St. Louis gynecologist Becky Kaufman Lynn says that she’s been getting patients asking her if cannabis can improve things in the bedroom for them (Missouri recently legalized medical marijuana). But Lynn didn’t have any answers for them; with cannabis for decades having been considered a Class I controlled substance (no medical benefit), there’s scant research on it at all, let alone on how it affects users sexually.
“They would ask me about it, and I would say, ‘I don’t know what to tell you.’”
Still, anecdotally, she says that her patients were reporting good results from mixing cannabis and sex. Some said that their libidos were heightened. Others let go of their inhibitions. Women who had been experiencing painful intercourse said their pain was gone when they smoked cannabis.
Lynn, who also teaches at Saint Louis University Medical School, did what any proper researcher would do: she started a study at her clinic. And the results, which you can read in Lynn’s report in the Journal of Sexual Medicine, are in.
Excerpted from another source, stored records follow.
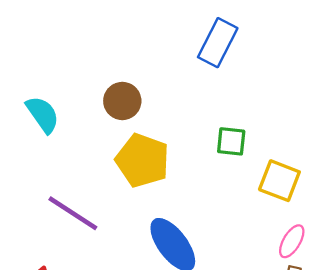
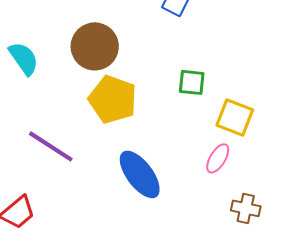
brown circle: (122, 101) -> (95, 46), size x1.4
pink ellipse: (292, 241) -> (218, 158), moved

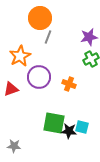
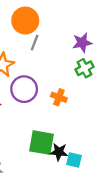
cyan square: (82, 127) -> (74, 160), moved

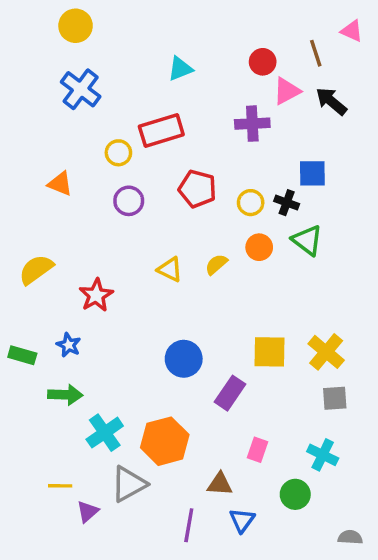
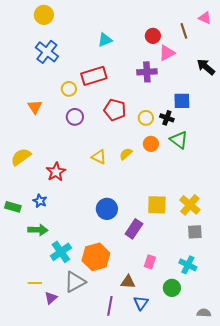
black arrow: (331, 101) -> (206, 67), moved
orange triangle: (60, 184) -> (35, 107), turned 35

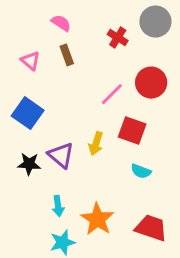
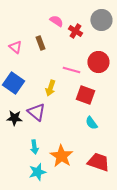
pink semicircle: (61, 23) -> (56, 21), moved
pink line: (112, 94) -> (71, 70), turned 60
yellow arrow: (96, 144) -> (50, 88), moved
cyan semicircle: (141, 171) -> (91, 123), turned 32

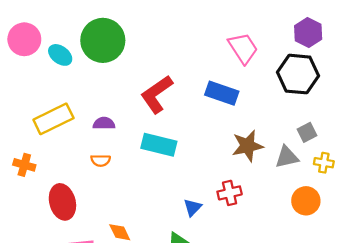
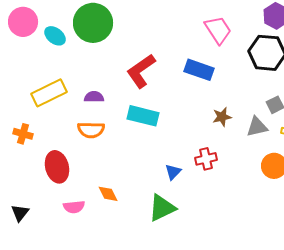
brown star: (248, 146) -> (222, 117), size x0.7
orange semicircle: (101, 160) -> (91, 130), size x1.5

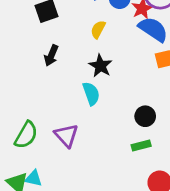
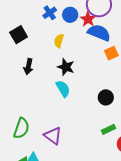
purple triangle: (66, 135) -> (53, 136), moved
green rectangle: (141, 146) -> (109, 129), moved

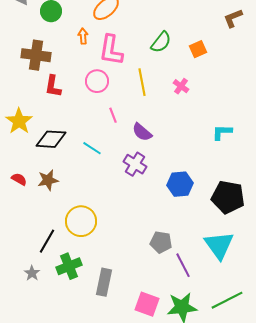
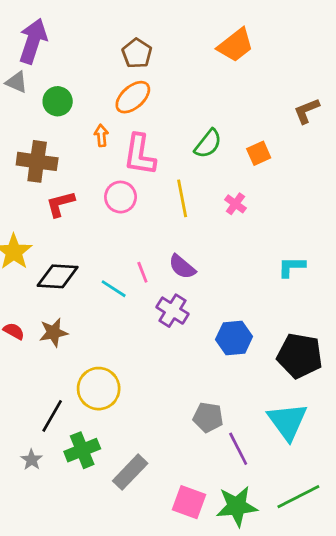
red L-shape: (53, 86) -> (60, 204), turned 65
pink line: (113, 115) -> (142, 272), moved
gray rectangle: (104, 282) -> (130, 472), turned 32

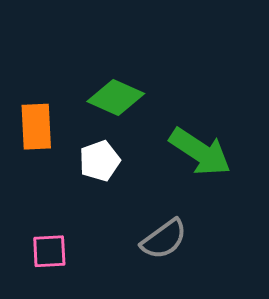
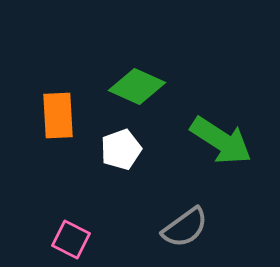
pink square: (49, 251) -> (71, 240), turned 30

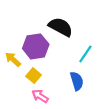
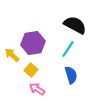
black semicircle: (61, 27) -> (75, 25), moved
cyan line: (85, 54) -> (68, 49), moved

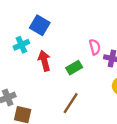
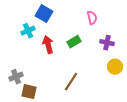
pink semicircle: (95, 47) -> (92, 18), moved
green rectangle: (74, 68) -> (74, 42), moved

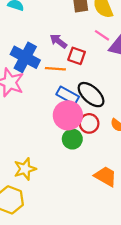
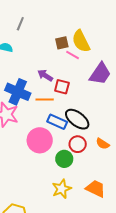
pink line: (102, 35) -> (73, 55), moved
pink circle: (68, 115) -> (40, 140), moved
yellow star: (25, 169) -> (62, 189), moved

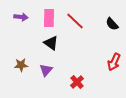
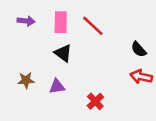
black semicircle: (112, 24) -> (139, 49), moved
red arrow: (114, 62) -> (141, 77), turned 78
purple triangle: (46, 70) -> (57, 86), turned 40

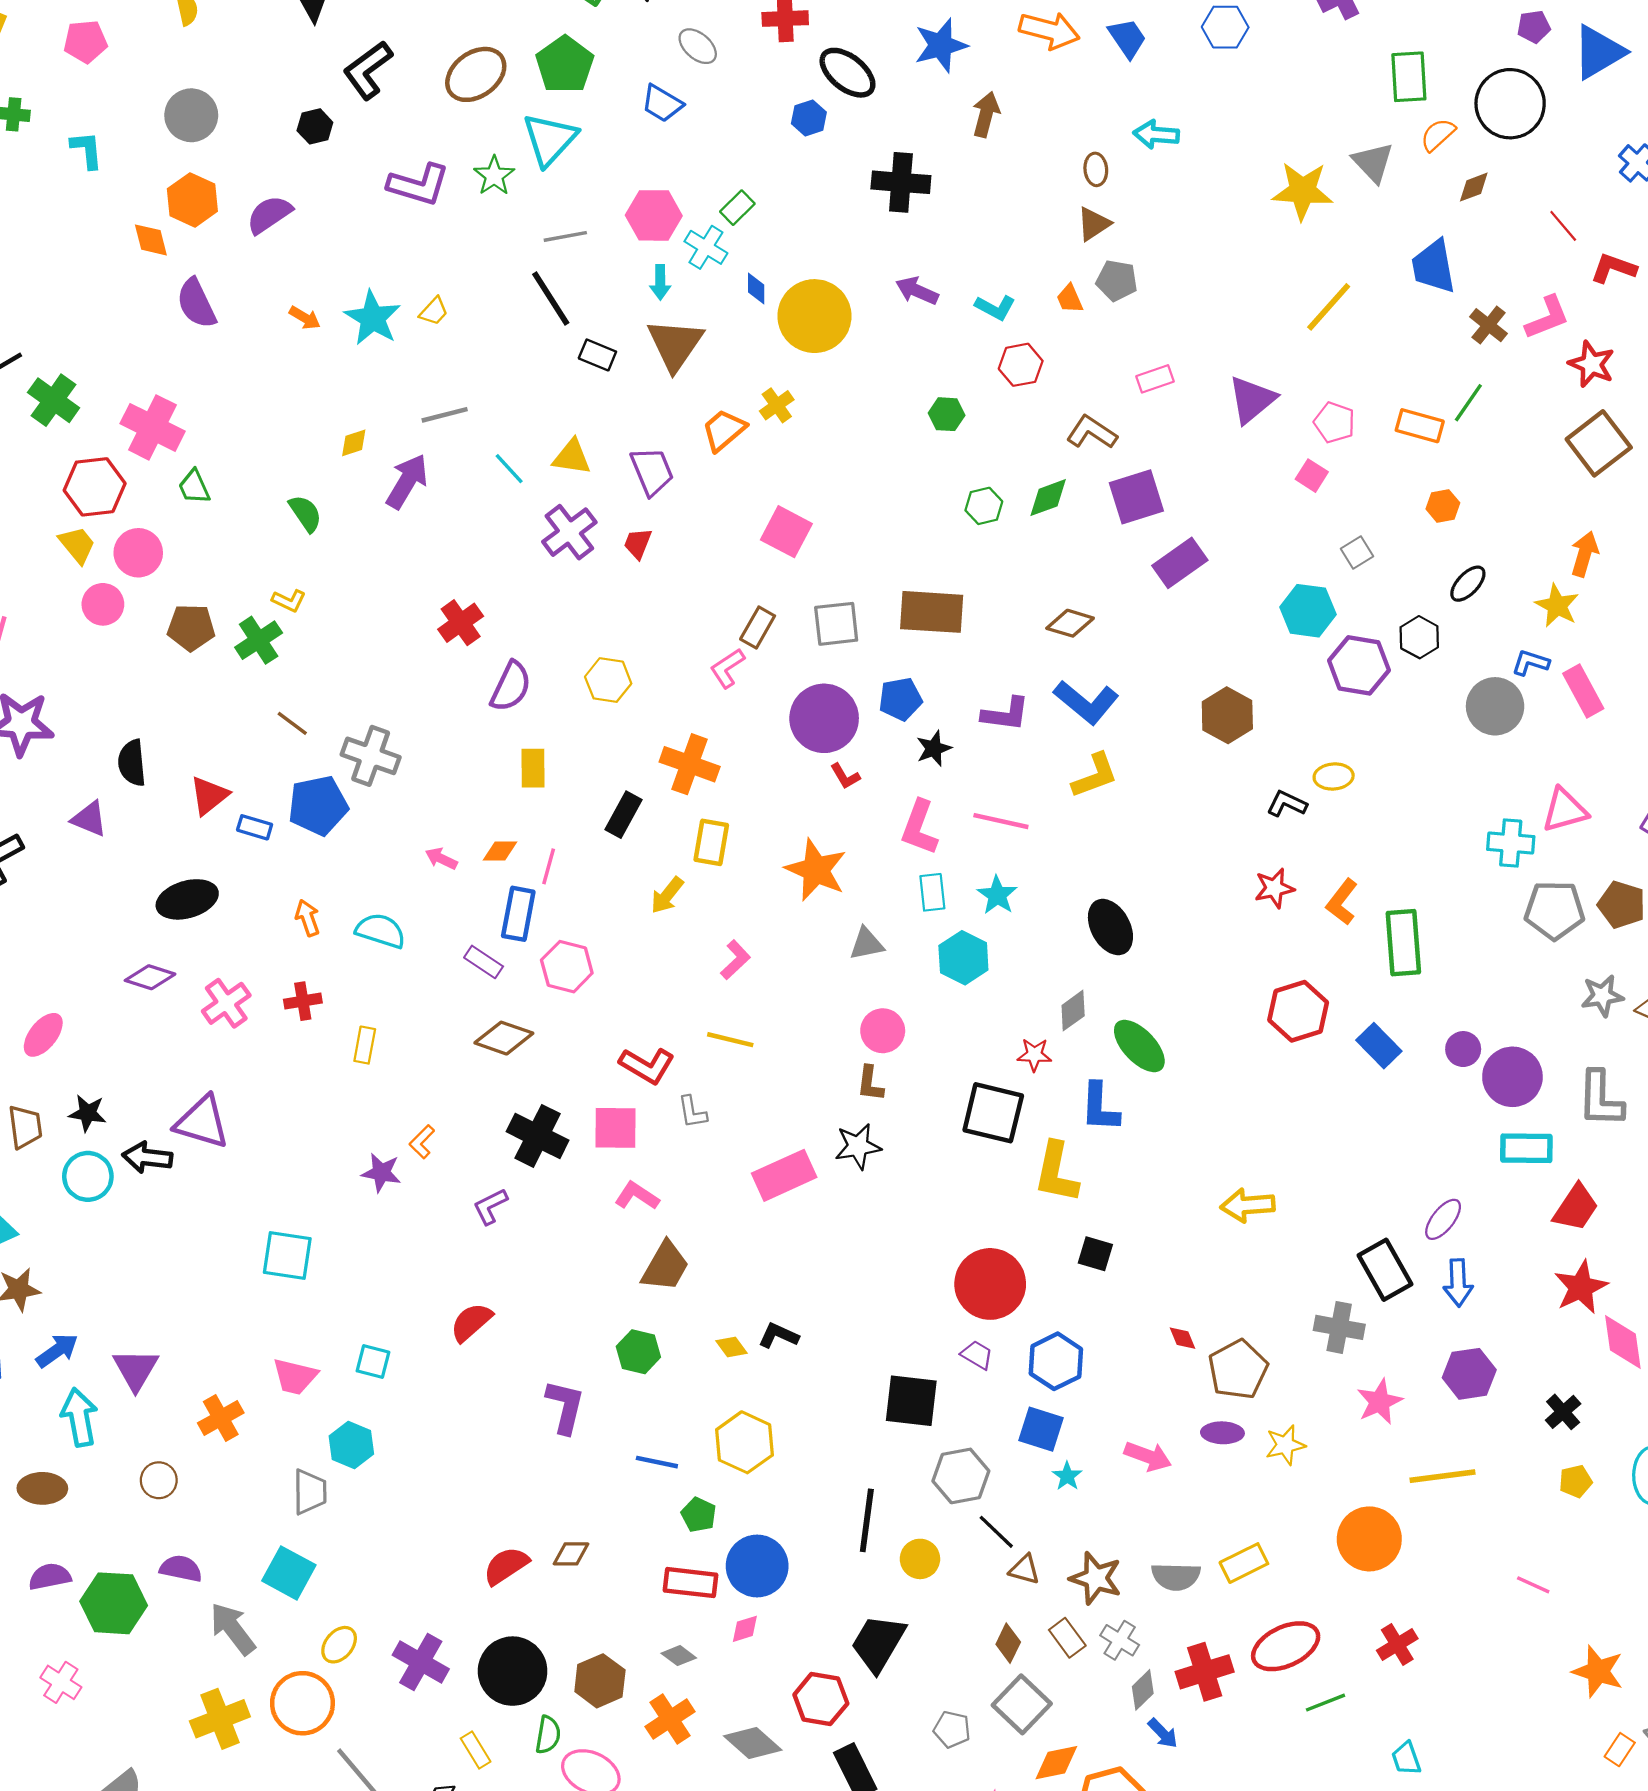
Of the patients who admitted to using cannabis before sex, two thirds said that it made the experience more pleasurable.
“The majority of women [who said that they mixed sex and cannabis] said that the sexual experience was improved, orgasms were improved, the libido was improved, pain was improved.”
But Why Though?
Dr. Lynn isn’t exactly sure, nor is anyone else for that matter. Best she can figure, cannabis lowers anxiety and stress and gives users more confidence in their abilities. Cannabis has also been known for centuries to have pain-fighting properties. Lynn also thinks that since cannabis can affect users’ perception of time, it enhances the experience.
California-based sex educator Ashley Manta agrees, anecdotally, with Dr. Lynn’s findings.
“I’ve also found it to enhance sensory perception. Tactile sensations feel different when I’m high than they do when I’m not.”
But You Have To Get The Dosing Right
This is one thing that Dr. Lynn wants her patients and her readers to take away from her research: mixing cannabis and sex works great for some users, but the wrong dose can throw everything out the window.
That’s because if you use too much, you’re basically going to move into what she calls “couch lock” – basically, too stoned to move, let alone perform sexually. Go too much higher and you could get paranoid and have a bad reaction.
To that end, she suggests “micro dosing,” starting perhaps with an edible that delivers 2.5 mg of THC (the psychoactive ingredient in cannabis). That way, patients can start small and build up until they find a dose that works for them.
And above all else, if you’re going to use cannabis (and put yourself and your partner into an altered mental state) before sex, make absolutely sure that you have consent before and during.